The University of Michigan is ranked 29th in the 2012-2013 U.S. News and World Report. While changes in these annual rankings regularly bring both praise and concern, the importance placed on the calculated numbers is often undue. Current ranking systems like that of the U.S. News and World Report raise questions of both universities distorting statistics and the reports’ own calculation mechanisms. College rankings are by and large flawed, and fail to adequately capture many aspects of higher education. Until ranking systems are improved, administrators and students should be wary of putting much consideration into a school’s ranking.
Under the current U.S. News ranking method, schools are blindly rewarded for spending more per student — even if that increase in spending doesn’t reflect a higher quality education. When a university, for example, spends millions on creating state-of-the-art fitness centers, their ranking could get a hefty boost. However, certain cost-cutting behaviors, even those that benefit the university as a whole, may decrease a school’s score.
According to University spokesman Rick Fitzgerald, over the past decade the University has worked on controlling costs on behind-the-scene expenses, such as efficient building maintenance.

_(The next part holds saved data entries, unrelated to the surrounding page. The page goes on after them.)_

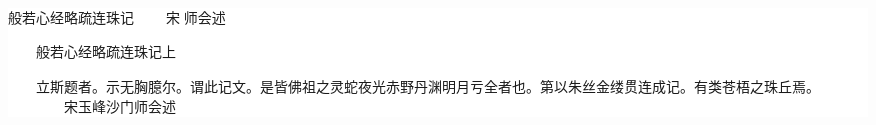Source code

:   般若心经略疏连珠记
　　宋 师会述




　　般若心经略疏连珠记上

　　立斯题者。示无胸臆尔。谓此记文。是皆佛祖之灵蛇夜光赤野丹渊明月亏全者也。第以朱丝金缕贯连成记。有类苍梧之珠丘焉。
　　　　宋玉峰沙门师会述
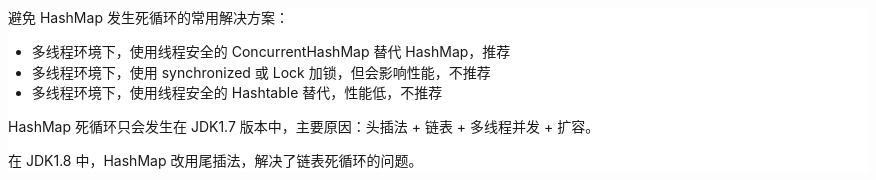 避免 HashMap 发生死循环的常用解决方案：

- 多线程环境下，使用线程安全的 ConcurrentHashMap 替代 HashMap，推荐
- 多线程环境下，使用 synchronized 或 Lock 加锁，但会影响性能，不推荐
- 多线程环境下，使用线程安全的 Hashtable 替代，性能低，不推荐

HashMap 死循环只会发生在 JDK1.7 版本中，主要原因：头插法 + 链表 + 多线程并发 + 扩容。

在 JDK1.8 中，HashMap 改用尾插法，解决了链表死循环的问题。
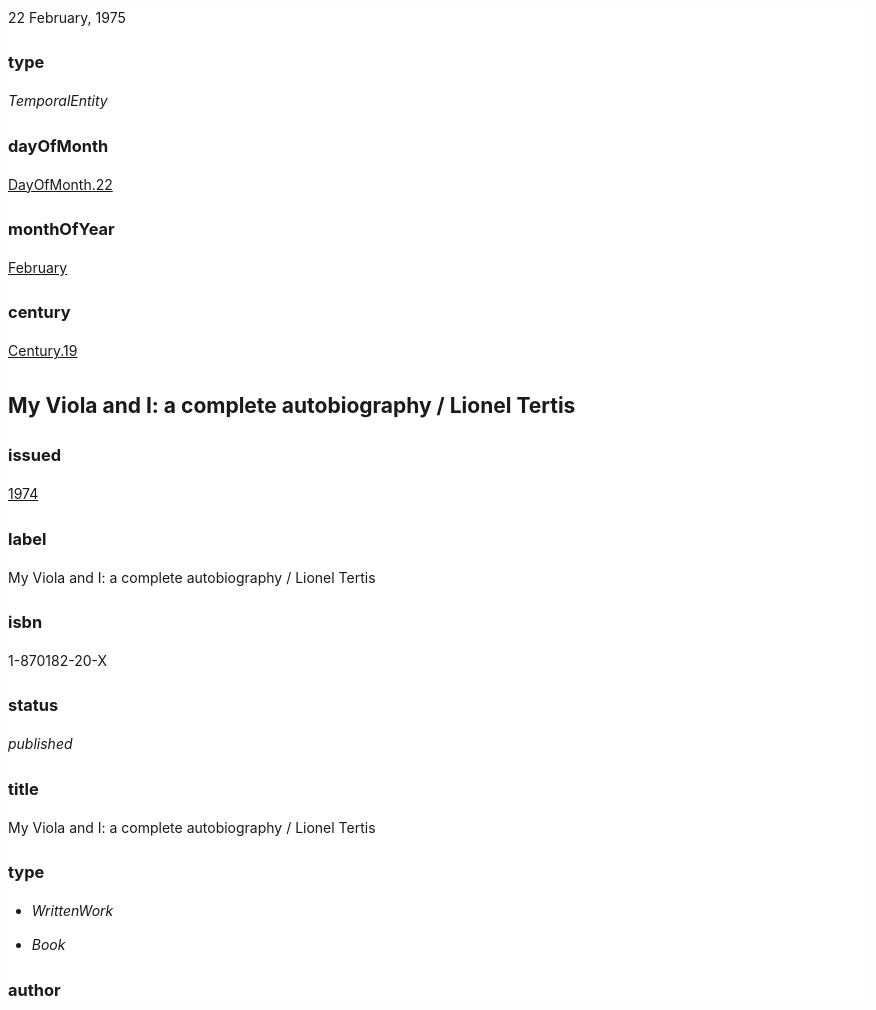 
22 February, 1975

### type


*TemporalEntity*

### dayOfMonth


[DayOfMonth.22](#DayOfMonth.22)

### monthOfYear


[February](#February)

### century


[Century.19](#Century.19)

## My Viola and I: a complete autobiography / Lionel Tertis

### issued


[1974](#1974)

### label


My Viola and I: a complete autobiography / Lionel Tertis

### isbn


1-870182-20-X

### status


*published*

### title


My Viola and I: a complete autobiography / Lionel Tertis

### type

 - *WrittenWork*

 - *Book*

### author
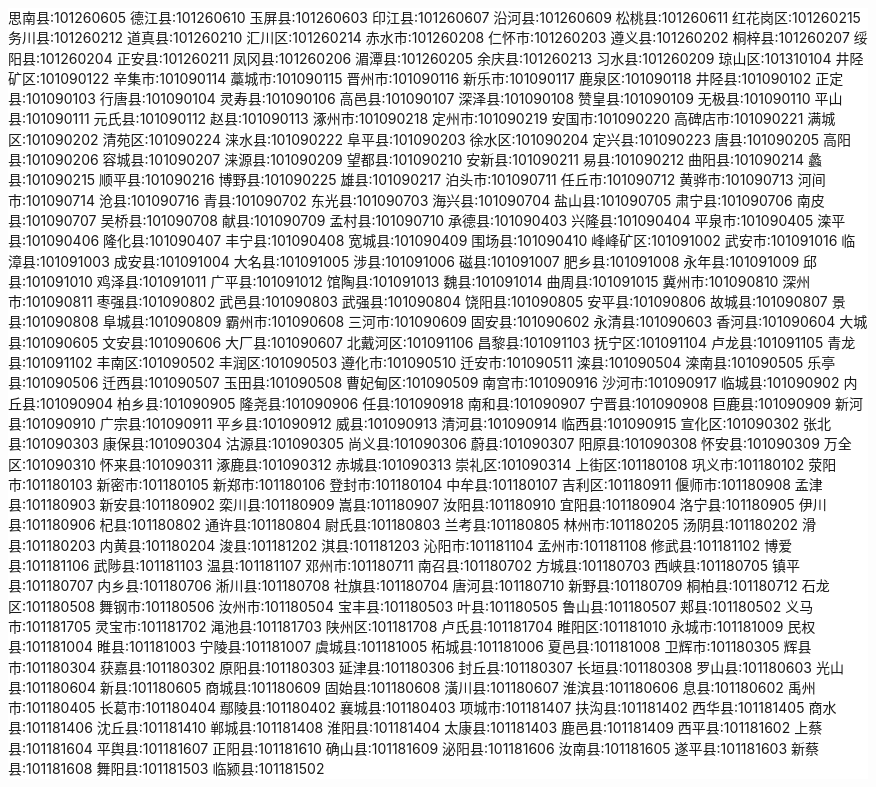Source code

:思南县:101260605 德江县:101260610 玉屏县:101260603 印江县:101260607 沿河县:101260609 松桃县:101260611 红花岗区:101260215 务川县:101260212 道真县:101260210 汇川区:101260214 赤水市:101260208 仁怀市:101260203 遵义县:101260202 桐梓县:101260207 绥阳县:101260204 正安县:101260211 凤冈县:101260206 湄潭县:101260205 余庆县:101260213 习水县:101260209 琼山区:101310104 井陉矿区:101090122 辛集市:101090114 藁城市:101090115 晋州市:101090116 新乐市:101090117 鹿泉区:101090118 井陉县:101090102 正定县:101090103 行唐县:101090104 灵寿县:101090106 高邑县:101090107 深泽县:101090108 赞皇县:101090109 无极县:101090110 平山县:101090111 元氏县:101090112 赵县:101090113 涿州市:101090218 定州市:101090219 安国市:101090220 高碑店市:101090221 满城区:101090202 清苑区:101090224 涞水县:101090222 阜平县:101090203 徐水区:101090204 定兴县:101090223 唐县:101090205 高阳县:101090206 容城县:101090207 涞源县:101090209 望都县:101090210 安新县:101090211 易县:101090212 曲阳县:101090214 蠡县:101090215 顺平县:101090216 博野县:101090225 雄县:101090217 泊头市:101090711 任丘市:101090712 黄骅市:101090713 河间市:101090714 沧县:101090716 青县:101090702 东光县:101090703 海兴县:101090704 盐山县:101090705 肃宁县:101090706 南皮县:101090707 吴桥县:101090708 献县:101090709 孟村县:101090710 承德县:101090403 兴隆县:101090404 平泉市:101090405 滦平县:101090406 隆化县:101090407 丰宁县:101090408 宽城县:101090409 围场县:101090410 峰峰矿区:101091002 武安市:101091016 临漳县:101091003 成安县:101091004 大名县:101091005 涉县:101091006 磁县:101091007 肥乡县:101091008 永年县:101091009 邱县:101091010 鸡泽县:101091011 广平县:101091012 馆陶县:101091013 魏县:101091014 曲周县:101091015 冀州市:101090810 深州市:101090811 枣强县:101090802 武邑县:101090803 武强县:101090804 饶阳县:101090805 安平县:101090806 故城县:101090807 景县:101090808 阜城县:101090809 霸州市:101090608 三河市:101090609 固安县:101090602 永清县:101090603 香河县:101090604 大城县:101090605 文安县:101090606 大厂县:101090607 北戴河区:101091106 昌黎县:101091103 抚宁区:101091104 卢龙县:101091105 青龙县:101091102 丰南区:101090502 丰润区:101090503 遵化市:101090510 迁安市:101090511 滦县:101090504 滦南县:101090505 乐亭县:101090506 迁西县:101090507 玉田县:101090508 曹妃甸区:101090509 南宫市:101090916 沙河市:101090917 临城县:101090902 内丘县:101090904 柏乡县:101090905 隆尧县:101090906 任县:101090918 南和县:101090907 宁晋县:101090908 巨鹿县:101090909 新河县:101090910 广宗县:101090911 平乡县:101090912 威县:101090913 清河县:101090914 临西县:101090915 宣化区:101090302 张北县:101090303 康保县:101090304 沽源县:101090305 尚义县:101090306 蔚县:101090307 阳原县:101090308 怀安县:101090309 万全区:101090310 怀来县:101090311 涿鹿县:101090312 赤城县:101090313 崇礼区:101090314 上街区:101180108 巩义市:101180102 荥阳市:101180103 新密市:101180105 新郑市:101180106 登封市:101180104 中牟县:101180107 吉利区:101180911 偃师市:101180908 孟津县:101180903 新安县:101180902 栾川县:101180909 嵩县:101180907 汝阳县:101180910 宜阳县:101180904 洛宁县:101180905 伊川县:101180906 杞县:101180802 通许县:101180804 尉氏县:101180803 兰考县:101180805 林州市:101180205 汤阴县:101180202 滑县:101180203 内黄县:101180204 浚县:101181202 淇县:101181203 沁阳市:101181104 孟州市:101181108 修武县:101181102 博爱县:101181106 武陟县:101181103 温县:101181107 邓州市:101180711 南召县:101180702 方城县:101180703 西峡县:101180705 镇平县:101180707 内乡县:101180706 淅川县:101180708 社旗县:101180704 唐河县:101180710 新野县:101180709 桐柏县:101180712 石龙区:101180508 舞钢市:101180506 汝州市:101180504 宝丰县:101180503 叶县:101180505 鲁山县:101180507 郏县:101180502 义马市:101181705 灵宝市:101181702 渑池县:101181703 陕州区:101181708 卢氏县:101181704 睢阳区:101181010 永城市:101181009 民权县:101181004 睢县:101181003 宁陵县:101181007 虞城县:101181005 柘城县:101181006 夏邑县:101181008 卫辉市:101180305 辉县市:101180304 获嘉县:101180302 原阳县:101180303 延津县:101180306 封丘县:101180307 长垣县:101180308 罗山县:101180603 光山县:101180604 新县:101180605 商城县:101180609 固始县:101180608 潢川县:101180607 淮滨县:101180606 息县:101180602 禹州市:101180405 长葛市:101180404 鄢陵县:101180402 襄城县:101180403 项城市:101181407 扶沟县:101181402 西华县:101181405 商水县:101181406 沈丘县:101181410 郸城县:101181408 淮阳县:101181404 太康县:101181403 鹿邑县:101181409 西平县:101181602 上蔡县:101181604 平舆县:101181607 正阳县:101181610 确山县:101181609 泌阳县:101181606 汝南县:101181605 遂平县:101181603 新蔡县:101181608 舞阳县:101181503 临颍县:101181502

Though consolidation of heating and cooling systems saved the University money on non-academic expenditures, freeing more funding for educational spending, the U.S. News noted this cost cutting as simply a drop in spending per student. Such ranking systems thus tend to overlook efficient spending, rewarding indiscriminate expenses over innovation and smart downsizing.
Administrators can also manipulate the numbers to inflate their university’s standing, misrepresenting the validity of the rankings. In 2012, officials at both Claremont McKenna College in California and Emory University in Georgia admitted to inflating test scores of their incoming freshman classes in their own university’s admission reports. Despite the schools’ acknowledgement of these fabrications, the U.S. News and World Report rankings did not adjust for the inflated SAT scores. In other words, falsified test scores didn’t reduce the ranking of these colleges. This policy sets a precedent for administrators that rewards dishonesty with status.
The U.S. News system also includes an administrative rank. University officials rank other schools based on academic reputation on a scale of one to five, or “don’t know” if the administrator is unfamiliar with the institution. However, this academic reputation does not necessarily correlate with a better education. Ivy League schools, which usually top the U.S. News list, have the benefit of name recognition. Smaller and newer institutions, regardless of their instructional quality, are at a disadvantage when trying to improve their own ranking. In this way, such rankings are often static, and don’t capture lesser-known schools accurately.
Though college rankings offer a convenient measure to compare schools, such calculations leave out several key factors, such as atmosphere and community engagement, while overemphasizing general spending and reputation. Students and administrators should exercise caution when taking these numbers into account.